Records to process: Begin

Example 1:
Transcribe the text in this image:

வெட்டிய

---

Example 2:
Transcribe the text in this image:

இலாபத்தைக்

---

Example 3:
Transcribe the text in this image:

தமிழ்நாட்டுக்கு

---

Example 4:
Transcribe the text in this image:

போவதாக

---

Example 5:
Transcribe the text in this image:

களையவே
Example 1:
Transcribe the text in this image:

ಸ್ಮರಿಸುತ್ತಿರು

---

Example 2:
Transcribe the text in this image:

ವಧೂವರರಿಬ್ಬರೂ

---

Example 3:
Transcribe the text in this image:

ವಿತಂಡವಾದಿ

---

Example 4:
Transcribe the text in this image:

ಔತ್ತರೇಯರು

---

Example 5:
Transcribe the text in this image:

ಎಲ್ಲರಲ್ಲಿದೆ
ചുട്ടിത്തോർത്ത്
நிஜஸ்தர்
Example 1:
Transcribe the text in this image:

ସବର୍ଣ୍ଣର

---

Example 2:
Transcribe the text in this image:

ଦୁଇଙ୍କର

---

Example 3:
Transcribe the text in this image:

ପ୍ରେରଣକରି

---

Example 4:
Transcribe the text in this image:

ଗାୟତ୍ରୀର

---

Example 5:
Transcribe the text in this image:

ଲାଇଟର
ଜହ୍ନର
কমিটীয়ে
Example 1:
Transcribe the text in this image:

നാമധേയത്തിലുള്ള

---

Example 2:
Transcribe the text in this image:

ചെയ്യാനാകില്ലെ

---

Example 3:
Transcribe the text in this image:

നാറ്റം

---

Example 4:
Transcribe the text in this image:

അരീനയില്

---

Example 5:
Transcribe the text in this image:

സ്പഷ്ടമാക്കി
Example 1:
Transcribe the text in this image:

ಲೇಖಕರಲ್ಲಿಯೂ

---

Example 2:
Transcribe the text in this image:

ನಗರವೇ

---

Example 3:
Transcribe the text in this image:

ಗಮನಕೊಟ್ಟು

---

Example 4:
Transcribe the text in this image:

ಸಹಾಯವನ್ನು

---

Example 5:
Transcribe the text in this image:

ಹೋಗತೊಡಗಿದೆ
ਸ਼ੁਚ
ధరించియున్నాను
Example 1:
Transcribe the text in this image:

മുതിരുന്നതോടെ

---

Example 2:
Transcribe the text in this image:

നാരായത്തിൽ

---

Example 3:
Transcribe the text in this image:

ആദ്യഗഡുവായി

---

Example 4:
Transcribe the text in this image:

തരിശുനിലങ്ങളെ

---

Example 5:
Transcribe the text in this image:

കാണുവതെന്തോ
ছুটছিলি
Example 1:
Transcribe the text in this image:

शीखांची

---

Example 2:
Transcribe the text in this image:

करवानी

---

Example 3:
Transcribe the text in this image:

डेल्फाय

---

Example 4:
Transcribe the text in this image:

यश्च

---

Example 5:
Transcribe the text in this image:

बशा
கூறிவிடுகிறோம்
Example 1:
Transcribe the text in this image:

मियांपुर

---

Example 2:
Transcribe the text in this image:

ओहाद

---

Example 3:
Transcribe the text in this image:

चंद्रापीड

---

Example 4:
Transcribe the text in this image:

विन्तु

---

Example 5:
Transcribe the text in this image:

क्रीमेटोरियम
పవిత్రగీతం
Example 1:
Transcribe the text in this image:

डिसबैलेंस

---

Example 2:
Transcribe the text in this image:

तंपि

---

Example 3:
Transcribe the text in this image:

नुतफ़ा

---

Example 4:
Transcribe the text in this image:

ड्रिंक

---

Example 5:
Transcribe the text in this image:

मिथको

Records to process: End

Task details:
Reproduce the full set of records precisely.

The completed task:
Example 1:
Transcribe the text in this image:

வெட்டிய

---

Example 2:
Transcribe the text in this image:

இலாபத்தைக்

---

Example 3:
Transcribe the text in this image:

தமிழ்நாட்டுக்கு

---

Example 4:
Transcribe the text in this image:

போவதாக

---

Example 5:
Transcribe the text in this image:

களையவே
Example 1:
Transcribe the text in this image:

ಸ್ಮರಿಸುತ್ತಿರು

---

Example 2:
Transcribe the text in this image:

ವಧೂವರರಿಬ್ಬರೂ

---

Example 3:
Transcribe the text in this image:

ವಿತಂಡವಾದಿ

---

Example 4:
Transcribe the text in this image:

ಔತ್ತರೇಯರು

---

Example 5:
Transcribe the text in this image:

ಎಲ್ಲರಲ್ಲಿದೆ
ചുട്ടിത്തോർത്ത്
நிஜஸ்தர்
Example 1:
Transcribe the text in this image:

ସବର୍ଣ୍ଣର

---

Example 2:
Transcribe the text in this image:

ଦୁଇଙ୍କର

---

Example 3:
Transcribe the text in this image:

ପ୍ରେରଣକରି

---

Example 4:
Transcribe the text in this image:

ଗାୟତ୍ରୀର

---

Example 5:
Transcribe the text in this image:

ଲାଇଟର
ଜହ୍ନର
কমিটীয়ে
Example 1:
Transcribe the text in this image:

നാമധേയത്തിലുള്ള

---

Example 2:
Transcribe the text in this image:

ചെയ്യാനാകില്ലെ

---

Example 3:
Transcribe the text in this image:

നാറ്റം

---

Example 4:
Transcribe the text in this image:

അരീനയില്

---

Example 5:
Transcribe the text in this image:

സ്പഷ്ടമാക്കി
Example 1:
Transcribe the text in this image:

ಲೇಖಕರಲ್ಲಿಯೂ

---

Example 2:
Transcribe the text in this image:

ನಗರವೇ

---

Example 3:
Transcribe the text in this image:

ಗಮನಕೊಟ್ಟು

---

Example 4:
Transcribe the text in this image:

ಸಹಾಯವನ್ನು

---

Example 5:
Transcribe the text in this image:

ಹೋಗತೊಡಗಿದೆ
ਸ਼ੁਚ
ధరించియున్నాను
Example 1:
Transcribe the text in this image:

മുതിരുന്നതോടെ

---

Example 2:
Transcribe the text in this image:

നാരായത്തിൽ

---

Example 3:
Transcribe the text in this image:

ആദ്യഗഡുവായി

---

Example 4:
Transcribe the text in this image:

തരിശുനിലങ്ങളെ

---

Example 5:
Transcribe the text in this image:

കാണുവതെന്തോ
ছুটছিলি
Example 1:
Transcribe the text in this image:

शीखांची

---

Example 2:
Transcribe the text in this image:

करवानी

---

Example 3:
Transcribe the text in this image:

डेल्फाय

---

Example 4:
Transcribe the text in this image:

यश्च

---

Example 5:
Transcribe the text in this image:

बशा
கூறிவிடுகிறோம்
Example 1:
Transcribe the text in this image:

मियांपुर

---

Example 2:
Transcribe the text in this image:

ओहाद

---

Example 3:
Transcribe the text in this image:

चंद्रापीड

---

Example 4:
Transcribe the text in this image:

विन्तु

---

Example 5:
Transcribe the text in this image:

क्रीमेटोरियम
పవిత్రగీతం
Example 1:
Transcribe the text in this image:

डिसबैलेंस

---

Example 2:
Transcribe the text in this image:

तंपि

---

Example 3:
Transcribe the text in this image:

नुतफ़ा

---

Example 4:
Transcribe the text in this image:

ड्रिंक

---

Example 5:
Transcribe the text in this image:

मिथको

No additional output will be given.